Texto fornecido:
A Maldição da Língua Portuguesa

Henry Alfred Bugalho

Qualquer escritor sabe, ou pelo menos deveria saber, que um título pode mudar toda a recepção de seu texto.
Um título como "A Maldição da Língua Portuguesa" é destes que atrairá todo os tipos de revoltados, professores de português e outros escritores, com sete pedras na mão, prontos para linchar o heresiarca.

Então, passado o furor inicial, é hora de botar panos quentes e tentar esclarecer o mal-entendido (?).

A Benção

A língua portuguesa é belíssima e, sonoramente, talvez seja uma das mais agradáveis. Há seis anos que moro fora do Brasil, e se há uma sensação que eu gostaria de ter pelo menos uma vez na vida, é a de ouvir o português com o ouvido que os gringos o escutam.
Os americanos são fascinados pela Bossa Nova e nos dizem que o português brasileiro é como se estivéssemos cantando, talvez porque a Bossa Nova é quase como se os cantores estivessem falando com este jeito malemolente do brasileiro.
Já os argentinos são deslumbrandos com o Brasil e muitos arriscam um português rudimentar com sotaque brutal. Dizem que é uma língua linda e são fãs da Xuxa e da Daniela Mercury. A rivalidade conosco é somente no futebol mesmo, de resto, eles adoram e consomem quase tudo que sai do Brasil e, quando podem, embarcam nas férias de verão para algumas das praias catarinenses.

O português realmente é uma língua linda e, assim como Fernando Pessoa, arrisco-me a dizer que "a minha pátria é a língua portuguesa". Não há como escapar disto: somos moldados por nossa família, pelo país no qual nascemos, pela escola, mas também pela língua que falamos, pois é através dela que apreendemos o mundo e por intermédio dela que nos expressamos.
Já tentei escrever alguns contos em inglês e traduzir outros, mas é antinatural. O português está em minhas veias e em minha mente, é a essência de quem sou como escritor, não há alternativa, é um caminho de via única.
Admiro aqueles escritores como Nabokov ou Beckett, que adquirem competência e maestria suficiente em outro idioma para serem capazes de escrever romances em inglês ou francês. Acredito que sejam necessárias décadas, pelo menos para mim, vivendo e convivendo com falantes de outro idioma, para um dia adquirir tal habilidade. O português está enraizado dentro de mim, fatal e inevitavelmente.

Todavia, literariamente o português é uma maldição.

A Maldição


Somos a ilha portuguesa na América Latina e Portugal é a ilha portuguesa na Europa. Somando todos os países falantes de português no mundo somos 236 milhões, a sexta língua mais falada no planeta e oficial em nove países, o que não seria nada desprezível se a maior parte destes países não fosse atrasada, pobre e com um número pequeno de leitores potenciais.
Além disto, não existe unidade entre estas nações, ao ponto de o português falado em outros países chegar a ser, em alguns casos, quase incompreensível entre si. As variações históricas e de colonização criaram vertentes deste idioma, com vocabulários próprios e até uma ortografia diferente, que uma medonha reforma ortográfica tentou unificar, sem sucesso até o momento.

Entradas do conjunto de dados:
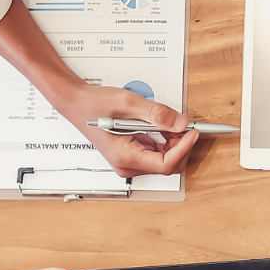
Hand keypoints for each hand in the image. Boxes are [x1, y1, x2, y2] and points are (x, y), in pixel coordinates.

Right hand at [63, 85, 201, 177]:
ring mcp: (129, 162)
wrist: (76, 103)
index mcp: (126, 157)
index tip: (192, 132)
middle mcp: (127, 165)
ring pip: (163, 160)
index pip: (166, 164)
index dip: (184, 148)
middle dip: (181, 146)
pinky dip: (164, 141)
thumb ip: (158, 114)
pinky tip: (162, 126)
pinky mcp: (131, 155)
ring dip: (173, 143)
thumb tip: (180, 123)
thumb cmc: (94, 105)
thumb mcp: (130, 104)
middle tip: (185, 125)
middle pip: (167, 165)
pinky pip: (155, 153)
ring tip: (171, 123)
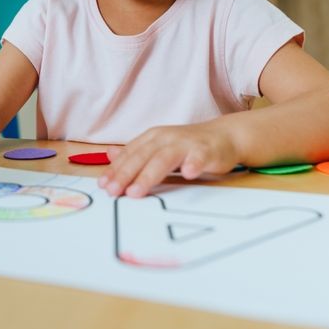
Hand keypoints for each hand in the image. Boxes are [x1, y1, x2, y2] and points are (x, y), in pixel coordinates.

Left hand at [98, 121, 240, 197]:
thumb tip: (109, 154)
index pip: (130, 154)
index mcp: (153, 138)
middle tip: (113, 192)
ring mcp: (186, 144)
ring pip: (164, 159)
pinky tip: (188, 174)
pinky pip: (199, 157)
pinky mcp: (207, 151)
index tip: (103, 185)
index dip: (115, 169)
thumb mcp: (158, 147)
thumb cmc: (189, 146)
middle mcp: (166, 138)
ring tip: (136, 191)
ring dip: (149, 175)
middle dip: (125, 174)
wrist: (225, 136)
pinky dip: (193, 164)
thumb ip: (136, 153)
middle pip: (142, 156)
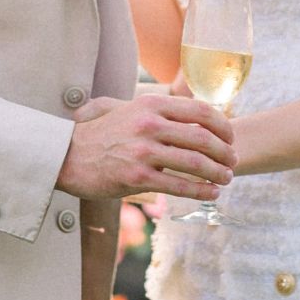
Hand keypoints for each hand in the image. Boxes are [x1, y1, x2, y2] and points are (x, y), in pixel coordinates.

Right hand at [60, 90, 236, 201]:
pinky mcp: (138, 177)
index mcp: (151, 104)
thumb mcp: (126, 108)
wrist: (65, 156)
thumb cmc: (98, 134)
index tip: (231, 137)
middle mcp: (150, 124)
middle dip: (226, 152)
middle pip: (203, 138)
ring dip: (218, 173)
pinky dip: (201, 191)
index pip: (200, 111)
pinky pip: (179, 185)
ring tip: (227, 179)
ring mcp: (144, 151)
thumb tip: (187, 110)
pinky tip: (211, 194)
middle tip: (234, 161)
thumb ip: (153, 108)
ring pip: (195, 163)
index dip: (223, 125)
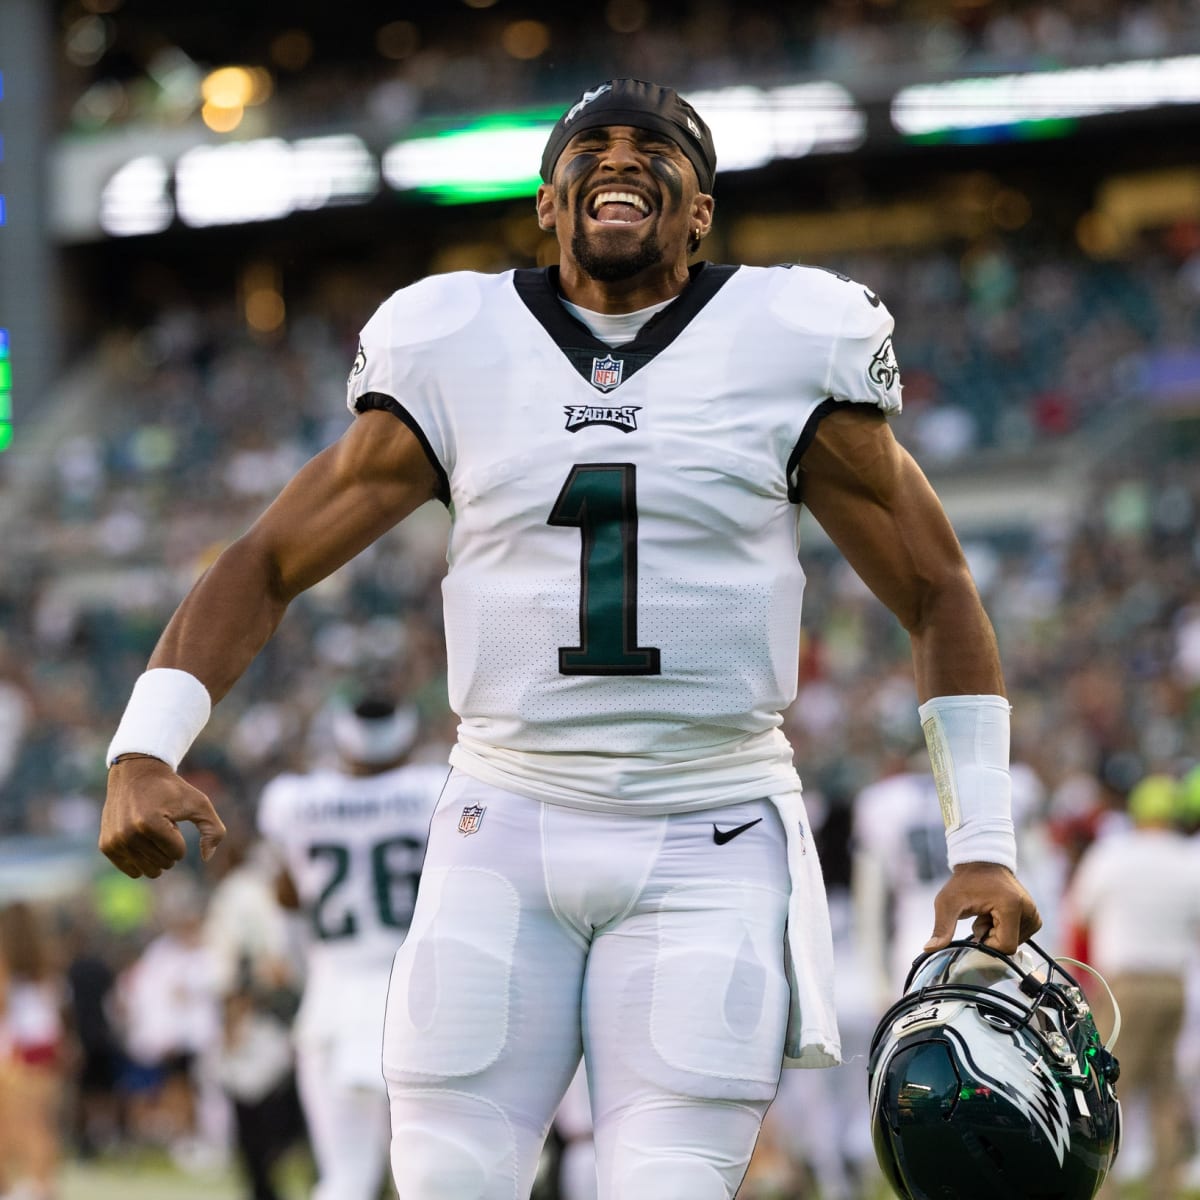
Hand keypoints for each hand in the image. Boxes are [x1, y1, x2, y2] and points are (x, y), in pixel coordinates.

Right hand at [99, 754, 225, 877]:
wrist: (136, 773)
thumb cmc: (172, 789)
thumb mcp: (200, 804)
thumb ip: (213, 830)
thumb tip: (207, 857)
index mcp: (150, 823)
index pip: (177, 854)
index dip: (180, 837)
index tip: (171, 818)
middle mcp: (128, 834)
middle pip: (163, 864)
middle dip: (168, 847)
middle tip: (160, 823)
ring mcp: (114, 841)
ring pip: (148, 870)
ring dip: (156, 852)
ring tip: (150, 829)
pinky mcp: (106, 846)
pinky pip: (132, 870)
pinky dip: (142, 859)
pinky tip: (140, 840)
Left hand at [925, 862, 1040, 955]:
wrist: (981, 862)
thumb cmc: (963, 882)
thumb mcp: (948, 903)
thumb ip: (942, 927)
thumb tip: (929, 949)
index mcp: (1011, 906)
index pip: (1005, 946)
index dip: (987, 943)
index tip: (976, 927)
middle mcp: (1029, 910)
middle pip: (1009, 945)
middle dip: (991, 936)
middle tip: (980, 916)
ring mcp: (1034, 913)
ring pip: (1014, 942)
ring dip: (997, 933)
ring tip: (987, 912)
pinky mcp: (1034, 915)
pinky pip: (1019, 936)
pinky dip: (1005, 930)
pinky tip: (996, 914)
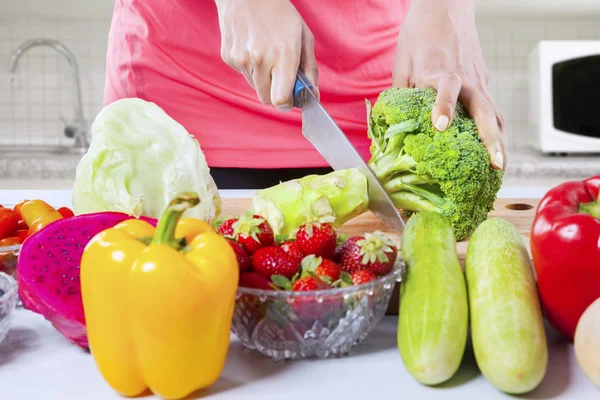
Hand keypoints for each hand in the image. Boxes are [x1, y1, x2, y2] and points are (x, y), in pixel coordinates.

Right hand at [215, 0, 318, 110]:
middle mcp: (259, 59)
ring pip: (255, 88)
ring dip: (263, 79)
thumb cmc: (279, 13)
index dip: (287, 103)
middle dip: (276, 93)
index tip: (291, 98)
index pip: (280, 99)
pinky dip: (250, 69)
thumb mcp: (303, 37)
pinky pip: (243, 75)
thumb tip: (313, 95)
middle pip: (267, 99)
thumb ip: (310, 69)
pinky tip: (253, 48)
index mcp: (282, 54)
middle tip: (281, 76)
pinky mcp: (228, 57)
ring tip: (266, 55)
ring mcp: (240, 59)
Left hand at [391, 0, 505, 169]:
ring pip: (494, 113)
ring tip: (501, 168)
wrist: (445, 7)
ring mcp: (478, 80)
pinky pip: (494, 110)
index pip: (446, 86)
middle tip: (494, 164)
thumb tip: (393, 129)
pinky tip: (497, 150)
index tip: (440, 125)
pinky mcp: (484, 81)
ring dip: (500, 141)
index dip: (444, 105)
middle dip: (490, 138)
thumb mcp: (402, 63)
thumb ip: (401, 96)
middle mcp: (463, 77)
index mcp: (438, 69)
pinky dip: (497, 131)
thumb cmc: (419, 34)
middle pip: (483, 108)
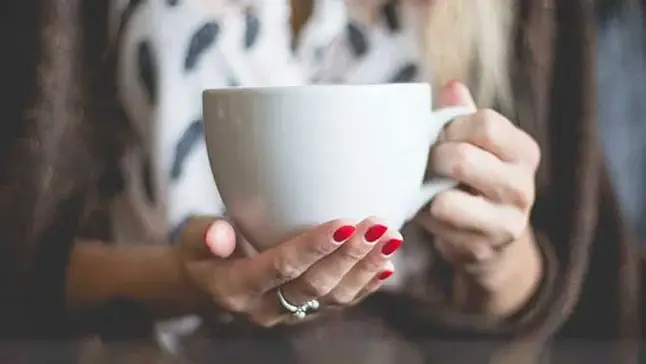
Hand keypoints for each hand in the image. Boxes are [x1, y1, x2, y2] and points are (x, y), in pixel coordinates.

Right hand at [175, 217, 401, 326]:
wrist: (210, 283)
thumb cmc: (203, 252)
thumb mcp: (193, 239)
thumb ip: (205, 235)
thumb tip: (221, 235)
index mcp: (236, 288)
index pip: (280, 268)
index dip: (313, 248)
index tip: (344, 223)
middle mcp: (266, 309)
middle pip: (315, 285)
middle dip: (349, 256)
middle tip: (377, 226)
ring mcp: (290, 314)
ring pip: (334, 298)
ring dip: (365, 268)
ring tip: (391, 237)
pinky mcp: (307, 313)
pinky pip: (340, 304)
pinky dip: (366, 285)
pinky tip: (386, 264)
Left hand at [415, 81, 541, 313]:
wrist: (492, 238)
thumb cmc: (477, 178)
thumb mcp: (478, 144)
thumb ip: (464, 115)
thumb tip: (451, 86)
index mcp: (523, 151)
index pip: (485, 124)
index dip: (452, 127)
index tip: (442, 136)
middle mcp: (522, 187)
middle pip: (461, 159)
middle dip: (434, 159)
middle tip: (428, 163)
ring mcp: (504, 223)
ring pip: (446, 201)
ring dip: (426, 192)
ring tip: (427, 188)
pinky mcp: (480, 249)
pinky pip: (435, 227)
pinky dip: (424, 216)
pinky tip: (430, 211)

Ordem de trabalho 1: Reproduza o trecho do ensaio sobre a língua portuguesa que começa nas palavras "Somos a ilha" e termina após "de leitores potenciais.", substituindo "ilha portuguesa" por "ilha lusófona".
Ordem de trabalho 2:
Responda com base no ensaio sobre a língua portuguesa:
(a) Há quantos anos quem escreve o ensaio mora fora do Brasil?
(b) De quais duas artistas brasileiras os argentinos são fãs, segundo o ensaio?
(c) Em quantos países o português é língua oficial?
Ordem de trabalho 3: Prossiga com o ensaio sobre a língua portuguesa a partir da última frase apresentada.

Campo de resposta 1:
Somos a ilha lusófona na América Latina e Portugal é a ilha lusófona na Europa. Somando todos os países falantes de português no mundo somos 236 milhões, a sexta língua mais falada no planeta e oficial em nove países, o que não seria nada desprezível se a maior parte destes países não fosse atrasada, pobre e com um número pequeno de leitores potenciais.

Campo de resposta 2:
(a) Há seis anos.
(b) Da Xuxa e da Daniela Mercury.
(c) Em nove países.

Campo de resposta 3:
Temos grandes autores canônicos, sem sombra de dúvida, como o próprio Fernando Pessoa já mencionado, que ouso afirmar ser o melhor escritor em português de todos os tempos e um dos maiores do mundo também. Há Camões, Machado de Assis, Guimarães Rosa, Clarice Lispector e o nosso único prêmio Nobel, Saramago.
Esta lista é imensa, eu lhe asseguro, mas somente para nós, falantes de português, porque fora de nossas fronteiras, fora de nossa pátria linguística, pouquíssimos deles são conhecidos, e muitos menos ainda os lidos. Os únicos autores realmente presentes no exterior, isto onde quer que você ponha os pés, são Paulo Coelho e Saramago.
O primeiro, ainda a maior vergonha para a intelectualidade brasileira, é um fenômeno inquestionável de vendas. Seus enredos simplórios, a escrita pouco rebuscada e os temas espiritualizados atraíram uma legião de fãs e cruzaram as fronteiras do Brasil, quase num projeto de dominação global. As pessoas leem Paulo Coelho e se sentem bem consigo próprias, esta é a natureza do que ele escreve e imagino que seja parte do que o tornou famoso. São poucos os que gostam de ler, ou ver um filme, para se sentirem mal, para ficarem desconfortáveis, para se angustiarem, ou serem tomadas pelo "desassossego". Num mundo como o nosso, tão violento e sem esperanças, talvez muita gente necessite deste alento, falso suponho, de encontrar respostas na Literatura: que nem tudo está perdido, que existe algum sentido e que podemos ser felizes.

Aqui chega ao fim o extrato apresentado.